Abou Zakaria Ibn El Awam (12ème S), né à Séville, en Andalousie, a écrit un traité d’agriculture « Kitab El Filaha » ( le livre de l’agriculture) véritable traité d’économie rurale, traitant principalement de l’élevage : choix des reproducteurs, alimentation, hygiène, engraissement, dressage des animaux domestiques (bovins, petits ruminants, équidés, camélidés, volailles, abeilles) et des soins à leur donner en cas de maladie. Les quatre derniers chapitres de cet ouvrage sont consacrés à la médecine vétérinaire (El Baitarah) dans ses divers aspects : étude de l'extérieur, alimentation, zootechnie, pathologie et thérapeutique, où plus de cent maladies animales sont décrites. Cet ouvrage est l’un des plus connus à ce jour et le plus important par son niveau de diagnostic et de traitement médical et chirurgical des maladies ; saignées, cautérisations, sutures, ponctions, y sont décrites.

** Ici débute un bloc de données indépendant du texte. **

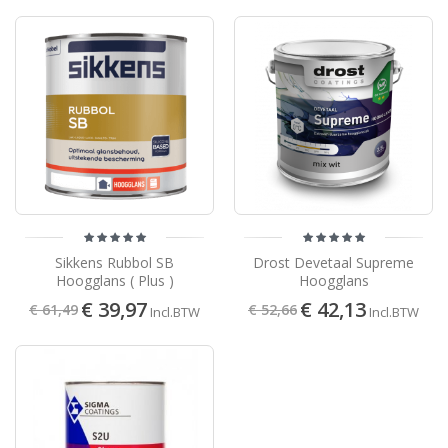
Sikkens Rubbol SB
Drost Devetaal Supreme
Hoogglans ( Plus )
Hoogglans
€ 39,97
€ 42,13
€ 61,49
€ 52,66
Incl.BTW
Incl.BTW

La morve, la Dourine et le Charbon y sont décrits en tant que maladies contagieuses.

Abu Bar Ibn Bar, (13ème S), dans son Traité des deux arts, traitait de l'art d'élever les chevaux « Al Zartaqua » et de l'art de soigner leurs maladies « Al Baytarah ».

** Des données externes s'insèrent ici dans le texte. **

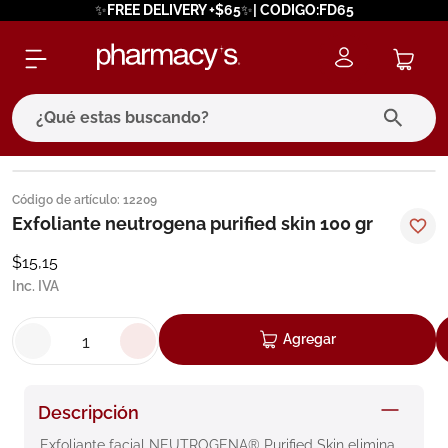
✨FREE DELIVERY +$65✨| CODIGO:FD65
¿Qué estas buscando?
términos más buscados
Código de artículo
:
12209
1
.
eucerin
Exfoliante neutrogena purified skin 100 gr
2
.
protector solar
$
15
,
15
Inc. IVA
3
.
bioderma
4
.
pilexil
Agregar
5
.
cerave
6
.
degraler
Descripción
7
.
megacistin
Exfoliante facial NEUTROGENA® Purified Skin elimina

Ibn El Khatib (14ème S) né à Grenade, en Andalousie, très versé dans de nombreuses sciences, a écrit un traité sur « la médecine vétérinaire et l’excellence des chevaux ».

Abou Bakr, vétérinaire et écuyer du sultan Mohamed Ennasser, a écrit « El Naceri », un traité sur la médecine vétérinaire auquel de nombreux auteurs se sont référés. Dans cet ouvrage, il fait le parallèle entre la médecine de l’homme et celle des animaux et évoque les médications communes à l’homme et à l’animal. Il souligne également ce que doit être le comportement du vétérinaire et pose les règles de la déontologie vétérinaire.

 

Par ailleurs, 275 ouvrages nous ont été légués par Ibn Sina (Avicenne), dont 43 traités de médecine où la médecine vétérinaire avait toujours sa place. Les travaux d'El Jahidh et d'Et Tabari sont également riches d'enseignements.

 

Les derniers savants arabes, en médecine vétérinaire, de cette époque sont Ibn Meïmoun au Caire, Ibn Al Baytar à Damas et Essakly et Daoud Al Andulsi à Tunis. Ce dernier dans un précis de pathologie médicale, a défini la médecine vétérinaire comme étant une science ayant pour but de lutter contre tout ce qui pouvait perturber l'organisme de l'animal et a insisté sur l'importance de la prévention.

 

De très nombreux autres manuscrits dont on ignore le nom des auteurs, sont dispersés dans les bibliothèques et traitent de la médecine vétérinaire arabe et des maladies animales ».